Excerpt =>

— BEGIN —

The following article is published courtesy of National Jeweler
Authors: Michelle Graff and Catherine Dayrit
Looking for ways to inject new life into your all-important bridal business? Here are seven concepts, from fresh technological offerings to sweetly cost-efficient programs that let you expand your bridal inventory without spending a fortune.
If the recession taught jewelers one thing, it was that they need to wean themselves off of the habit of over-stocking inventory that does not move. Enter the next generation of bridal ring-building programs, which let jewelers and customers get exactly what they want, minus the risk.
“Some people might not believe in it…but I think it’s a good add-on for your existing business,” says Pat Javaheri, president of Los Angeles-based manufacturer Amden Jewelry.
Five years ago, the 35-year-old company got into the business of crafting the orders that come from custom ring-building programs. Since then, the number of existing programs has increased by roughly 20 percent, Javaheri says.
As is the case for all technology, the functionality and appearance of existing programs for the jewelry industry have improved at dizzying speeds.
M. Geller, which launched version one of its Bridal Ring Builder in 2004, is now on the third version, says Louis Price, chief operating officer. Upgrades to the program include changes to the layout and color schemes, and simplified search functions, all with the aim of making the program as user-friendly as possible.

— END —

Collected material =>
— BEGIN —

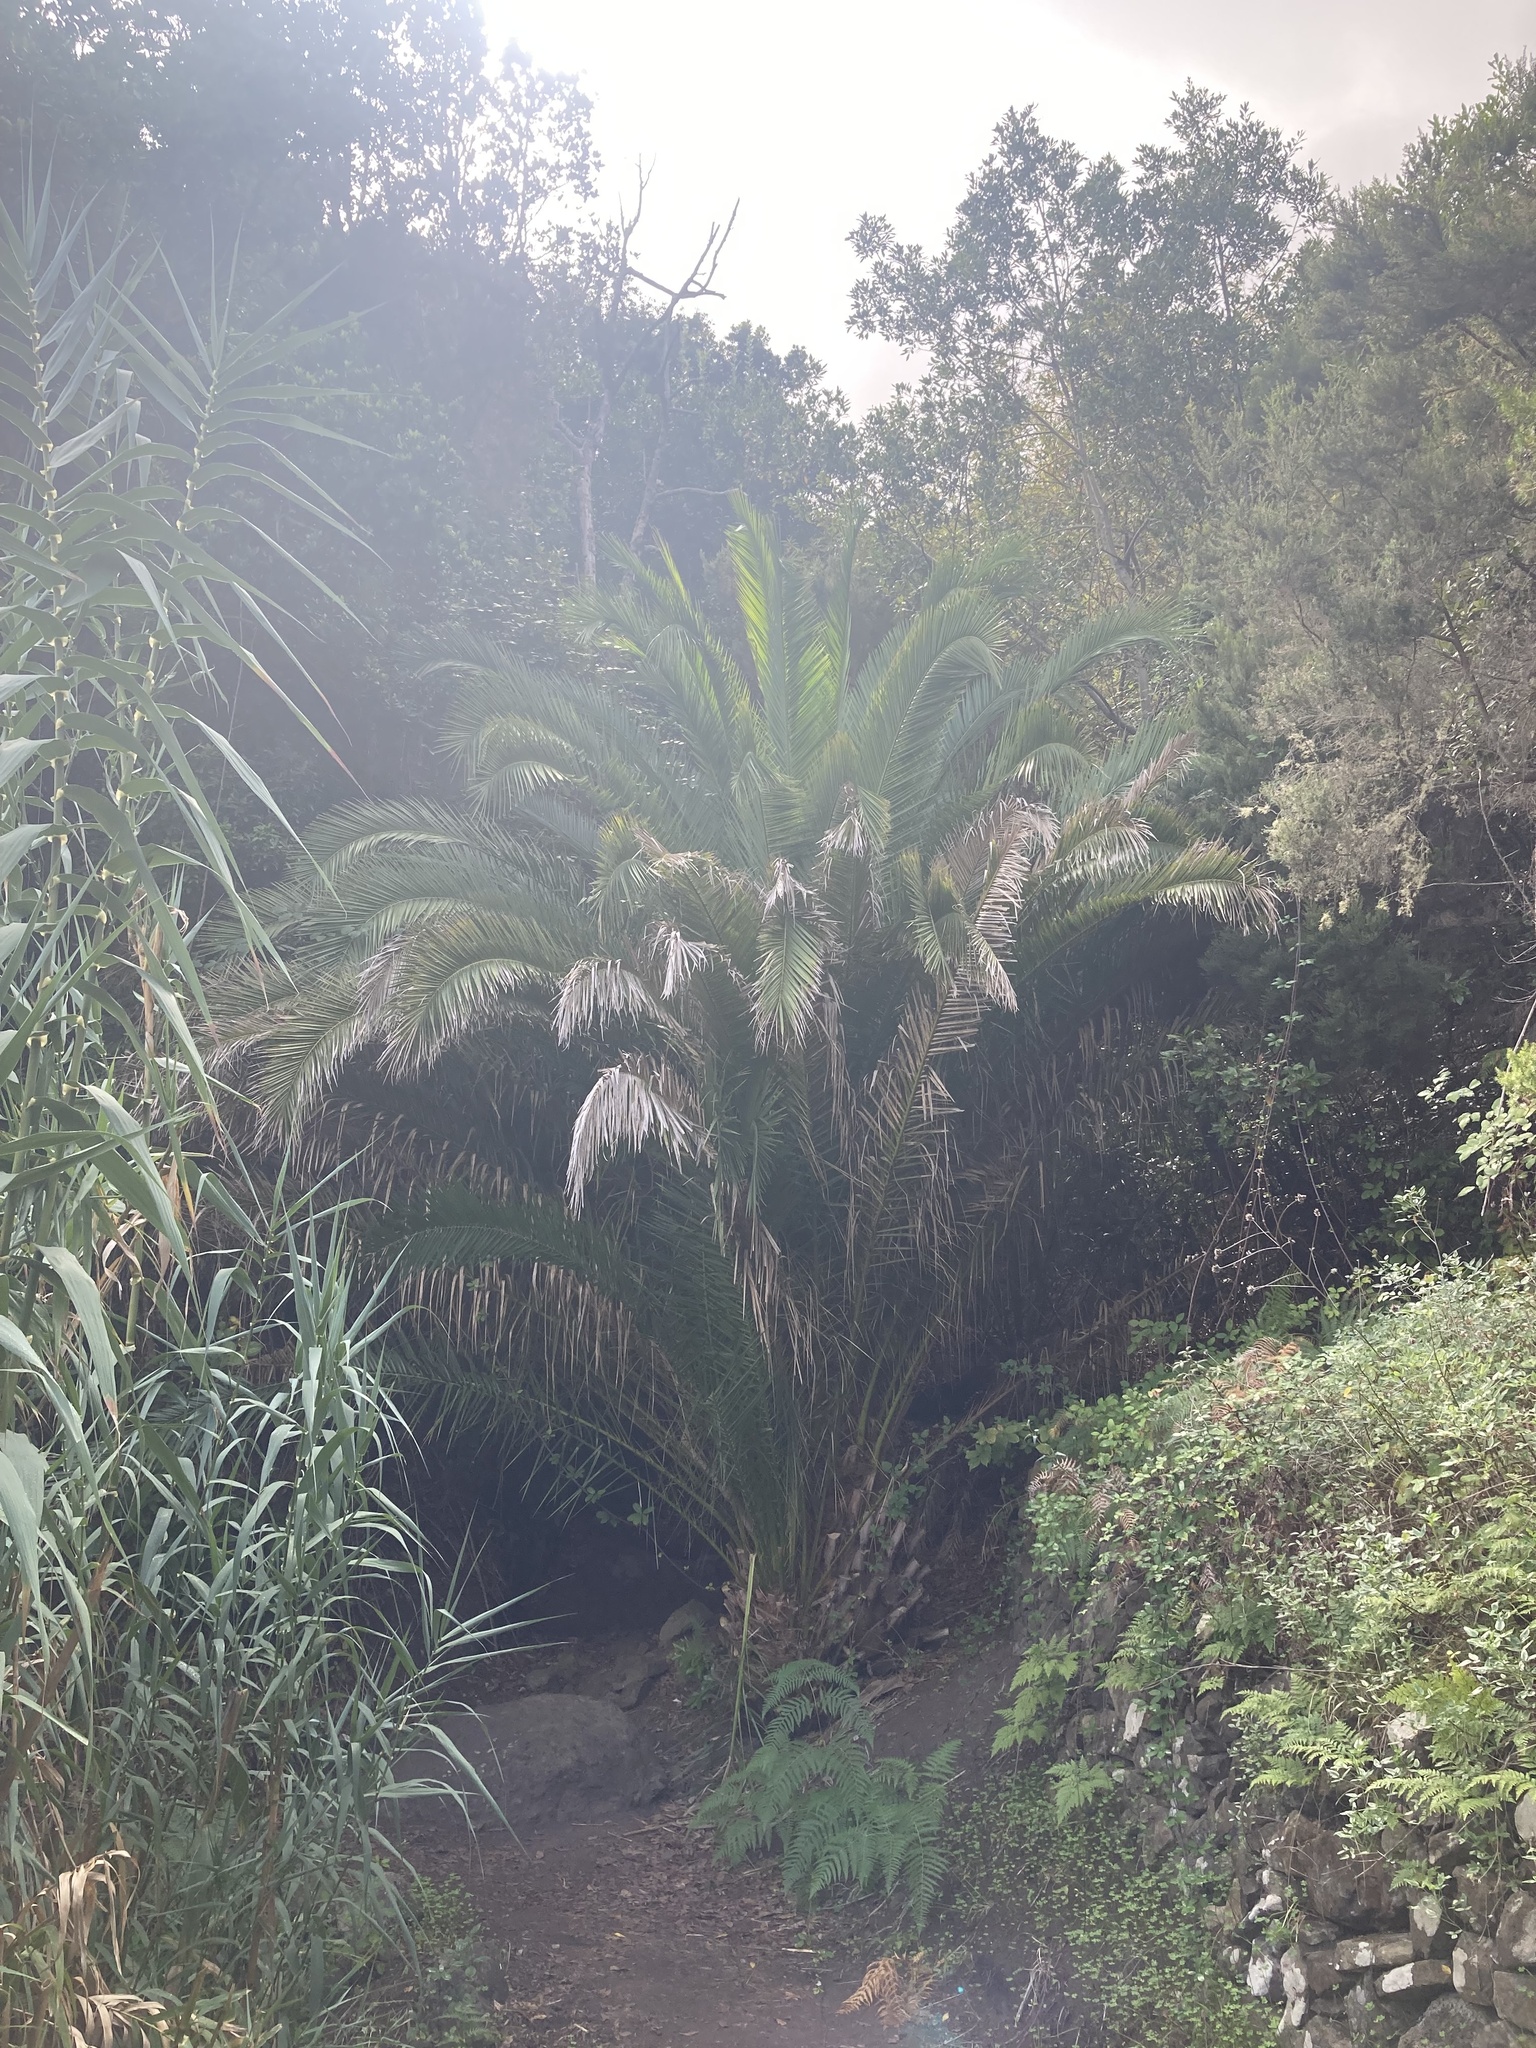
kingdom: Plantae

— END —

Exercise aim => Starting at "If the recession" and ending at "at dizzying speeds.", rewrite that stretch of the bridal jewelry article, swapping "ring-building programs" out for "ring-design programs".

Answer below =>
If the recession taught jewelers one thing, it was that they need to wean themselves off of the habit of over-stocking inventory that does not move. Enter the next generation of bridal ring-design programs, which let jewelers and customers get exactly what they want, minus the risk.
“Some people might not believe in it…but I think it’s a good add-on for your existing business,” says Pat Javaheri, president of Los Angeles-based manufacturer Amden Jewelry.
Five years ago, the 35-year-old company got into the business of crafting the orders that come from custom ring-design programs. Since then, the number of existing programs has increased by roughly 20 percent, Javaheri says.
As is the case for all technology, the functionality and appearance of existing programs for the jewelry industry have improved at dizzying speeds.